TASK GOAL — Write out, word for word, the part of the listing below that opens with the line containing "Klantenservice" and closes with the line containing "normalizado el abuso sexual en niñas. Lo", keeping both of those lines and adding no others.

DATA FOR THIS TASK —

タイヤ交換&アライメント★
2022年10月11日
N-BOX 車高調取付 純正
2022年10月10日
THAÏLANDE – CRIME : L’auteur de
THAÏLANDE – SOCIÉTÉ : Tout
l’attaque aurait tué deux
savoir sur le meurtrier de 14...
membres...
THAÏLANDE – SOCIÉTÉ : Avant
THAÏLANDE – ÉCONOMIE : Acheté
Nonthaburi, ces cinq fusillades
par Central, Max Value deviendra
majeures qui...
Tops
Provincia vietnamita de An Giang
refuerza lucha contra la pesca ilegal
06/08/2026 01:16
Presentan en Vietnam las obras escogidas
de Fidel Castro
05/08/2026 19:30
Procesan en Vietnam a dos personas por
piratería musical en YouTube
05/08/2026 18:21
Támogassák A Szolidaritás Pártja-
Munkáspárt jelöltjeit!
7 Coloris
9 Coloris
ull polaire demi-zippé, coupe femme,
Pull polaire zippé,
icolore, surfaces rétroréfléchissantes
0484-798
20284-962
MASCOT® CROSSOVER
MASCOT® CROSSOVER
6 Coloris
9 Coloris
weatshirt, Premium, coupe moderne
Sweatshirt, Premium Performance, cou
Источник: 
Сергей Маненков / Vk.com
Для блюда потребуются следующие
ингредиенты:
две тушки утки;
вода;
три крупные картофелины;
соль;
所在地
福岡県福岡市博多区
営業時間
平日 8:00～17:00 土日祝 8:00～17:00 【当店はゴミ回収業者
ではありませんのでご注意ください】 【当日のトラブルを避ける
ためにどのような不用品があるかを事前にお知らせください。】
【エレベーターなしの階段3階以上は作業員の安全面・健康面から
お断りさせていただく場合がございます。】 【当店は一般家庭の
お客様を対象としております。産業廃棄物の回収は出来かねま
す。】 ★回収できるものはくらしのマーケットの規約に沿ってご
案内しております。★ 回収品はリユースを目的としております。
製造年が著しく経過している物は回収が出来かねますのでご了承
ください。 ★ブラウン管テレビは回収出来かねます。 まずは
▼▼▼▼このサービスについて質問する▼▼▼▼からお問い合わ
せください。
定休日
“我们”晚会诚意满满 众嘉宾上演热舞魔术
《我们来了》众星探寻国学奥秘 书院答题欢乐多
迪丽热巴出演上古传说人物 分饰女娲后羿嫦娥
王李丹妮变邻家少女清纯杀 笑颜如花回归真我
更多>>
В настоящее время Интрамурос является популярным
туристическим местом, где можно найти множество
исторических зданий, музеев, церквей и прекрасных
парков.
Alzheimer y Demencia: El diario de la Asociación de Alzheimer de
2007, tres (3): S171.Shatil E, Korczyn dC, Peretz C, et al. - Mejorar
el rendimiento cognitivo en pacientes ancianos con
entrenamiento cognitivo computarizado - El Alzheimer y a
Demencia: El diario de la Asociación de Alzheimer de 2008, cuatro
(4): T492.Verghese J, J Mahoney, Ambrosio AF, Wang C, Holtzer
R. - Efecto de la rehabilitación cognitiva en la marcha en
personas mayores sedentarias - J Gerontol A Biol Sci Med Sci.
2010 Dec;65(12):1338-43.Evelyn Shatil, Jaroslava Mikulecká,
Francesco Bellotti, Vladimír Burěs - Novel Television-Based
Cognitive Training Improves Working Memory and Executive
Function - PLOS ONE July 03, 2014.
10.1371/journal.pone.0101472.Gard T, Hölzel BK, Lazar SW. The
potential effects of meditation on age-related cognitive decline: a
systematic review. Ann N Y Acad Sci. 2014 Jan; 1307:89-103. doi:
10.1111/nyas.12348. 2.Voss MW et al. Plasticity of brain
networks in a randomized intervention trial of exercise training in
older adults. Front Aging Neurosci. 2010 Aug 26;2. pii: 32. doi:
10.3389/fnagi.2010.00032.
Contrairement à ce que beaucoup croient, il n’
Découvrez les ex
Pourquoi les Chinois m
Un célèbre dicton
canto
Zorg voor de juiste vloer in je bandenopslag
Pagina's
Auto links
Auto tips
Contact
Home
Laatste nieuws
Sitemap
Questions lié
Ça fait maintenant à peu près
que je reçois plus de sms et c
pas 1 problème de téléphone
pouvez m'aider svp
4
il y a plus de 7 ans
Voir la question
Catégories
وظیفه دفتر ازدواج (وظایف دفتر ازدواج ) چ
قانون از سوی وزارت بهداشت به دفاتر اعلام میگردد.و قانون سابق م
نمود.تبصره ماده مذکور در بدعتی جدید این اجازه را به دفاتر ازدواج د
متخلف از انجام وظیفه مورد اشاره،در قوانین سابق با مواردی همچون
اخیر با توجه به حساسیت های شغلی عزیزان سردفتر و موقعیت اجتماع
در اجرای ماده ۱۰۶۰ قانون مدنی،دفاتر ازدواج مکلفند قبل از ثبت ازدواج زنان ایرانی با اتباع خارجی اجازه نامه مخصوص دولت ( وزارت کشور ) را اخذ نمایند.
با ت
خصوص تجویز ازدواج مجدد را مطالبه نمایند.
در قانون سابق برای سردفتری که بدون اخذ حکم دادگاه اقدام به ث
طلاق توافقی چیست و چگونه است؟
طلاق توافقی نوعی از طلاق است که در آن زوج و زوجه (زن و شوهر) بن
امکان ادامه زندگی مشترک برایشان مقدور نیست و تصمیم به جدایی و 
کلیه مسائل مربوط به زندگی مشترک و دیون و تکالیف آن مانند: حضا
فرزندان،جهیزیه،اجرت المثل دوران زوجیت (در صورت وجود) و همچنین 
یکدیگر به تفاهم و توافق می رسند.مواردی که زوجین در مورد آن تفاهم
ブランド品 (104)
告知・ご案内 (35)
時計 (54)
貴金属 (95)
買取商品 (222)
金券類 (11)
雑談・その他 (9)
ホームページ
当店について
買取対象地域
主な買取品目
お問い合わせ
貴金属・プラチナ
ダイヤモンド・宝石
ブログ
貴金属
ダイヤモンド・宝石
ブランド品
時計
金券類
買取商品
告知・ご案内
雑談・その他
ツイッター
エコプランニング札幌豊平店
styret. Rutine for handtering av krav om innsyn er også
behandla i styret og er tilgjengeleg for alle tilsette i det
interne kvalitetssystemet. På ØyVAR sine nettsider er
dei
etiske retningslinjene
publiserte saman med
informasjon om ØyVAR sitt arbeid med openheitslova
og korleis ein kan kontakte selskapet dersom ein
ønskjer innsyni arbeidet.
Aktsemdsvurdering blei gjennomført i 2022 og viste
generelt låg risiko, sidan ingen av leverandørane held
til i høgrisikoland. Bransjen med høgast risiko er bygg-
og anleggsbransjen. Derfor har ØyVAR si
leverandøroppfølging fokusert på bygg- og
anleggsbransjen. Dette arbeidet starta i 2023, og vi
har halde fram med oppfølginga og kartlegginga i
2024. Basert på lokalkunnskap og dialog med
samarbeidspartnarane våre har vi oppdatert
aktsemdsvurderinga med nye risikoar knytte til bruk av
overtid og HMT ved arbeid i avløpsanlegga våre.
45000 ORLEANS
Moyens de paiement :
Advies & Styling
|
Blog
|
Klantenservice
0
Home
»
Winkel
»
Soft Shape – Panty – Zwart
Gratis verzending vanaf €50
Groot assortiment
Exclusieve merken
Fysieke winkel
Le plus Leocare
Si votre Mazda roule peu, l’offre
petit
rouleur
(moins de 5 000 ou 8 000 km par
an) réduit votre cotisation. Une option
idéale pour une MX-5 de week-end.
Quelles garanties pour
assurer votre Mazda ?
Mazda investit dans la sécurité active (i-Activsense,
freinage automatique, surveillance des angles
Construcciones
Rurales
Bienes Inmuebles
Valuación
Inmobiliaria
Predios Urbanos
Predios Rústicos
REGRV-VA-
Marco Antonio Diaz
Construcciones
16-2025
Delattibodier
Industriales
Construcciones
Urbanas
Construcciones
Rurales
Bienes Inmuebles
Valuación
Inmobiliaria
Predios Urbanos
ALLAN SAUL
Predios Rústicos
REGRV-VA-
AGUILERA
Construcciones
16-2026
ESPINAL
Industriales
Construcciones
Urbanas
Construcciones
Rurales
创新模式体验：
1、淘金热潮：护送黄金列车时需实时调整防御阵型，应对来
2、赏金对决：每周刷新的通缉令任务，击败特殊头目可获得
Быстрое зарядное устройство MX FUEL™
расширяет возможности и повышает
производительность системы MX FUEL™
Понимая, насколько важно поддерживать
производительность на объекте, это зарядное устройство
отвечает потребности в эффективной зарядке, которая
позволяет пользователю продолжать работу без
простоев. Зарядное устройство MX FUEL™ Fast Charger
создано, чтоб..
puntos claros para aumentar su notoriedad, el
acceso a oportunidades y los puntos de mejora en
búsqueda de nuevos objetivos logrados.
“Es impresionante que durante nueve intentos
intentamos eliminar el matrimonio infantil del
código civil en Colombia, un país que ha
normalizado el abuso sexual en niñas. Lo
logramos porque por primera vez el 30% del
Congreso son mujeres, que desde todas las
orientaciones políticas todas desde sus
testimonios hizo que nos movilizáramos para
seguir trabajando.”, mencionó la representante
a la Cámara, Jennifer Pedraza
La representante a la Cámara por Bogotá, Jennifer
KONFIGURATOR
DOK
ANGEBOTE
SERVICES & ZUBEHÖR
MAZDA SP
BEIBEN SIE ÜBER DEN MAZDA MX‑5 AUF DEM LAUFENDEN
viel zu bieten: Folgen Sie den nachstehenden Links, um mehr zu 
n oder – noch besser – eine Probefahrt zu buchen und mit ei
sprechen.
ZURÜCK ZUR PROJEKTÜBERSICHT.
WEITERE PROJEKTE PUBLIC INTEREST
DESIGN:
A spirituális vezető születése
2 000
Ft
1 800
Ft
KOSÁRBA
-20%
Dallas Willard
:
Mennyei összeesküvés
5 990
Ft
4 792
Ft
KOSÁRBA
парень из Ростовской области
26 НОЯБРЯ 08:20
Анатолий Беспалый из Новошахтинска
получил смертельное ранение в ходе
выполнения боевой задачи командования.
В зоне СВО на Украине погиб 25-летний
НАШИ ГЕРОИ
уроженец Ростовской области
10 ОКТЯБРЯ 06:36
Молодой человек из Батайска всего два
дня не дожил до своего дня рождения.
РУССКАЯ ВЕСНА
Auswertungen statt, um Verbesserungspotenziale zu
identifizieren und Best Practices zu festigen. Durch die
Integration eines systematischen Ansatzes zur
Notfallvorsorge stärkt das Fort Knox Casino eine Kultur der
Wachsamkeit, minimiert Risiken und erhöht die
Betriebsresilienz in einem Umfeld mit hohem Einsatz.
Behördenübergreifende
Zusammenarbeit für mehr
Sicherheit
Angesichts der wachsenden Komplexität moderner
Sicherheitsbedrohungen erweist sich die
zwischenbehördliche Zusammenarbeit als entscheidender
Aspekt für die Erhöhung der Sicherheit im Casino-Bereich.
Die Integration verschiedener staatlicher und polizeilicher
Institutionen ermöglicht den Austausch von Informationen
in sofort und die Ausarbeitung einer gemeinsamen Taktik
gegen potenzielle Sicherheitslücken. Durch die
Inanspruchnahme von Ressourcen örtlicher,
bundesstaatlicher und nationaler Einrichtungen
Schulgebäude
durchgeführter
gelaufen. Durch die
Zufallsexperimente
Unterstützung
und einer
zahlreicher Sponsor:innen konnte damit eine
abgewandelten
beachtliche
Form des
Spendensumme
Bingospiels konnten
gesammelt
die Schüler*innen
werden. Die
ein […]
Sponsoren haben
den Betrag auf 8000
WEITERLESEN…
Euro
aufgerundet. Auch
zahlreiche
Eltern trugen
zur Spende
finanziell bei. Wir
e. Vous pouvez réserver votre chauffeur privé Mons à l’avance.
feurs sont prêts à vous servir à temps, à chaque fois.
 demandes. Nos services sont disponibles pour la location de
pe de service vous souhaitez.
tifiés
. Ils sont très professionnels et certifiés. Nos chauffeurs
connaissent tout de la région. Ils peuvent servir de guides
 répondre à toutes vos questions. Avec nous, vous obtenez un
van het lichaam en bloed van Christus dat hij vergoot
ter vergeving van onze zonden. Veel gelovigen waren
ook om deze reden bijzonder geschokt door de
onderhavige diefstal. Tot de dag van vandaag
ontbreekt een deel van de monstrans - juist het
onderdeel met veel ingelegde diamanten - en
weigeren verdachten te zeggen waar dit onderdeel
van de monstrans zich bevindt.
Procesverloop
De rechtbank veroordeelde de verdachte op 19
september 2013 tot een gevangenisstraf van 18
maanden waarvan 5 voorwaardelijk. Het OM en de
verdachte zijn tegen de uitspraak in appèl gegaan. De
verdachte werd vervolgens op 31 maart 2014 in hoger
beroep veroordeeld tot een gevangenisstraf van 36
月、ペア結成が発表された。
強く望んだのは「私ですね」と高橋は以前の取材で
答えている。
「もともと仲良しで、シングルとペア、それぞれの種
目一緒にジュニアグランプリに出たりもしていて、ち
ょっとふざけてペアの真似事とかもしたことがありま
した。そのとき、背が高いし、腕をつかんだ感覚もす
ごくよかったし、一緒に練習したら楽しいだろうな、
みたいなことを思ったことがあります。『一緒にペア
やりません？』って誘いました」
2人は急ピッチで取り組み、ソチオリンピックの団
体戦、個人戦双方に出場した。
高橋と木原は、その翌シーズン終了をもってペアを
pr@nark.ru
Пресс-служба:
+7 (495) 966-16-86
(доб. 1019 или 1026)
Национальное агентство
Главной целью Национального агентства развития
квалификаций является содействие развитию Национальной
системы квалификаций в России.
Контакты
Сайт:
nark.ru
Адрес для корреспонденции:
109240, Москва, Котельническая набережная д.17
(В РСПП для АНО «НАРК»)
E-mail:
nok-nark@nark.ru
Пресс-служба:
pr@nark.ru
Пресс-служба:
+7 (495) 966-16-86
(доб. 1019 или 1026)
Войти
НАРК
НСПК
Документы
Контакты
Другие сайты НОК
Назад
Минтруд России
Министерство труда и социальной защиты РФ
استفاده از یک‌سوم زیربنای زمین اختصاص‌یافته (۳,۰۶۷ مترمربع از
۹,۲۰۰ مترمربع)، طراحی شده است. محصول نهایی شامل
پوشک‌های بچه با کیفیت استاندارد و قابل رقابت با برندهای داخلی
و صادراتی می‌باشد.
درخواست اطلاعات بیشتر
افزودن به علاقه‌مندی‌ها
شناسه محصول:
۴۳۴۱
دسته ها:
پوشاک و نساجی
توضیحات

OUTPUT OF THE EXERCISE —
Klantenservice
0
Home
»
Winkel
»
Soft Shape – Panty – Zwart
Gratis verzending vanaf €50
Groot assortiment
Exclusieve merken
Fysieke winkel
Le plus Leocare
Si votre Mazda roule peu, l’offre
petit
rouleur
(moins de 5 000 ou 8 000 km par
an) réduit votre cotisation. Une option
idéale pour une MX-5 de week-end.
Quelles garanties pour
assurer votre Mazda ?
Mazda investit dans la sécurité active (i-Activsense,
freinage automatique, surveillance des angles
Construcciones
Rurales
Bienes Inmuebles
Valuación
Inmobiliaria
Predios Urbanos
Predios Rústicos
REGRV-VA-
Marco Antonio Diaz
Construcciones
16-2025
Delattibodier
Industriales
Construcciones
Urbanas
Construcciones
Rurales
Bienes Inmuebles
Valuación
Inmobiliaria
Predios Urbanos
ALLAN SAUL
Predios Rústicos
REGRV-VA-
AGUILERA
Construcciones
16-2026
ESPINAL
Industriales
Construcciones
Urbanas
Construcciones
Rurales
创新模式体验：
1、淘金热潮：护送黄金列车时需实时调整防御阵型，应对来
2、赏金对决：每周刷新的通缉令任务，击败特殊头目可获得
Быстрое зарядное устройство MX FUEL™
расширяет возможности и повышает
производительность системы MX FUEL™
Понимая, насколько важно поддерживать
производительность на объекте, это зарядное устройство
отвечает потребности в эффективной зарядке, которая
позволяет пользователю продолжать работу без
простоев. Зарядное устройство MX FUEL™ Fast Charger
создано, чтоб..
puntos claros para aumentar su notoriedad, el
acceso a oportunidades y los puntos de mejora en
búsqueda de nuevos objetivos logrados.
“Es impresionante que durante nueve intentos
intentamos eliminar el matrimonio infantil del
código civil en Colombia, un país que ha
normalizado el abuso sexual en niñas. Lo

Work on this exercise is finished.